March 25th, 2004
|12:15 pm - FIC: Coincidence of Memory (VM/SB, PG)|
Title: Coincidence of Memory (1/1)
Pairing: Viggo Mortensen/Sean Bean
Summary: Memories have their own languages.
Disclaimer: This is NOT true, because I just made it up. It NEVER happened.
Feedback: Always appreciated.
Archive: My website, Rugbytackling, Green Opals.
Author Notes: Title shamelessly stolen from Viggo. Many, many thanks to galadriel and to viva_gloria for their priceless beta-skills.
Coincidence of Memory
Sometimes, when the sky is a pale blue sheet and there's dust lying on the rare tufts of grass by an unpaved road, thirsty-looking and luscious at once, Viggo finds himself back in Argentina. He's nine years old, wearing red shorts in November and playing fútbal in the sweet-scented, warm summer afternoon with the kids from school; dark-haired, golden-skinned kids, blond, lily-white kids just like him, all of them with blood crusting over scraped knees and elbows, mud and grass stains from unthinking, eager dives for the ball.

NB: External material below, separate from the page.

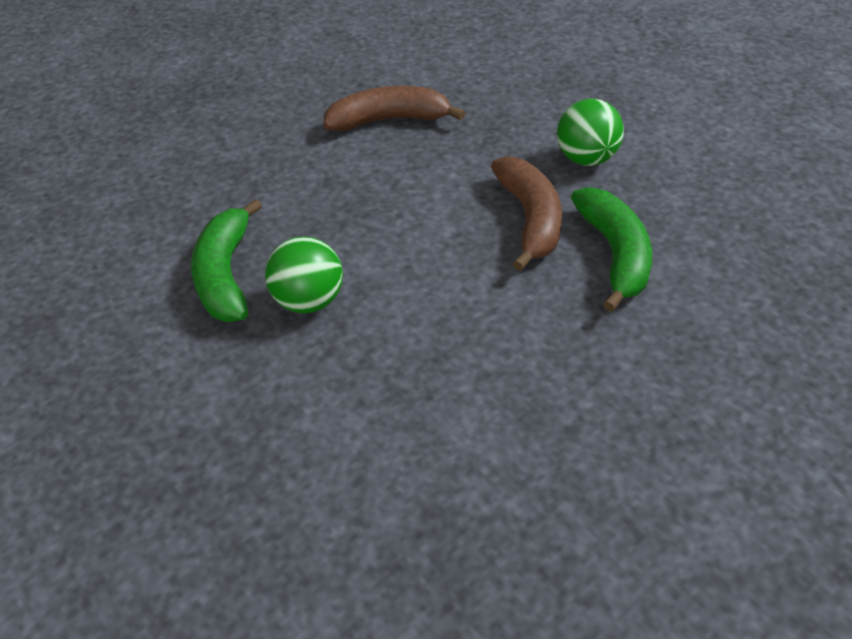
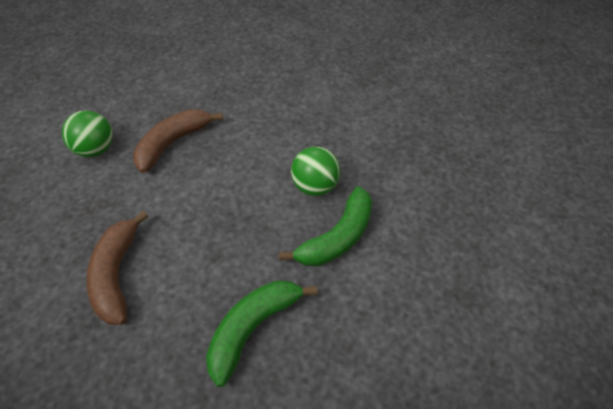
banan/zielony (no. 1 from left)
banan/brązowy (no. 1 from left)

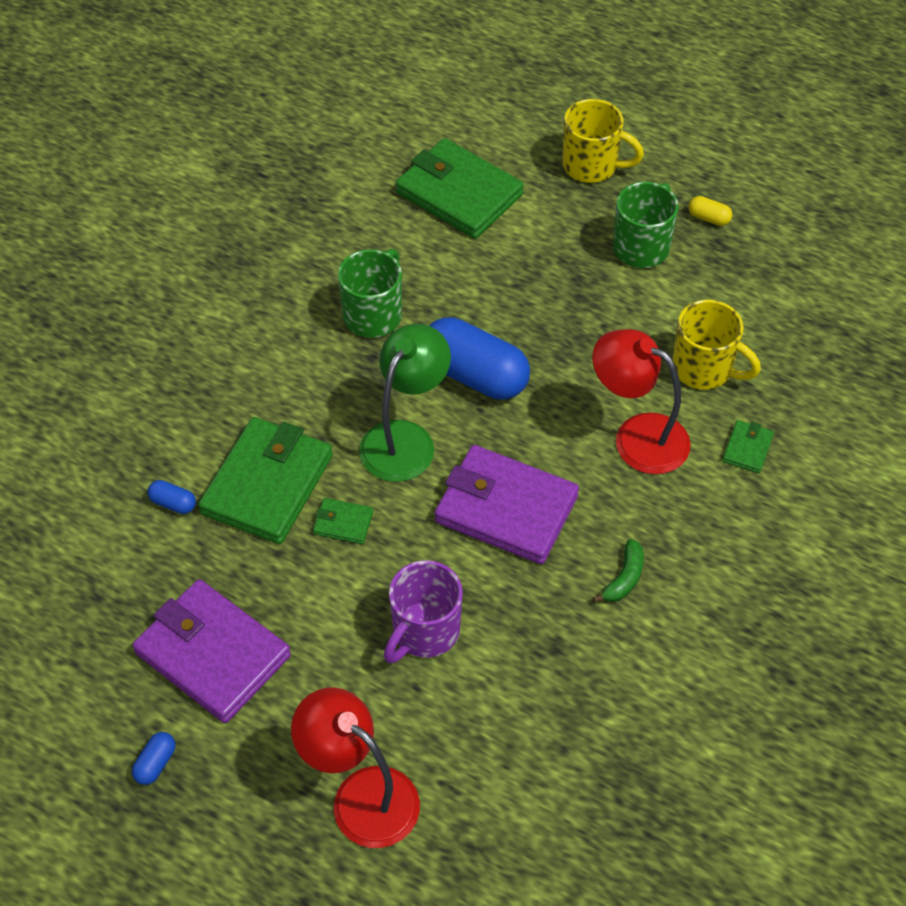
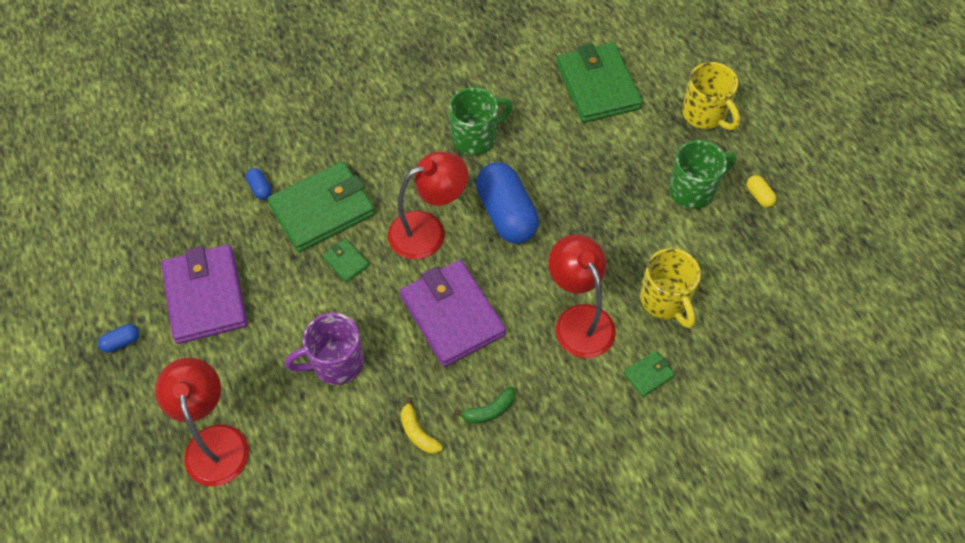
banan/żółty
lampka/czerwony (no. 2 from left)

The ball they're playing with is not much, just a plastic blue thing with faded black checkers and the name of an Italian team on it, and it's difficult to kick because it's been kicked too many times already. Deflated, it rolls oddly on the uneven, grassy field, barely bouncing. They still keep at it though, still keep running after it and kicking at it and occasionally at each other, pushing, laughing, jeering, cursing. High-pitched choirboys' voices yelling foul Spanish obscenities in the still golden air, Italian accents punctuating the unholiest.
Viggo could add his own English and Danish expletives to the noise, but he doesn't, because he's just a kid like them, just a muchacho from the same neighborhood, this discreetly wealthy suburb of Buenos Aires in the late Sixties. This is all he can remember ever having known as 'home', though he's more than faintly aware of having been born elsewhere, some place that's not this. His little brothers were born here, though; and even if they visit Mom's parents up north and Dad's parents in Europe, every so often, here is where they've been living for as long as Viggo can remember.
So here is where he belongs.
Sometimes there's a sharp, yellow-white quality in the light washing down through the wide square windows in his studio, and Viggo is fourteen again. He spends much of his free time sitting in the docks in Copenhagen, looking not at the ships but at the light filtering through the cold blue cloud piling high in the sky, which is different from the light he's seen anywhere else.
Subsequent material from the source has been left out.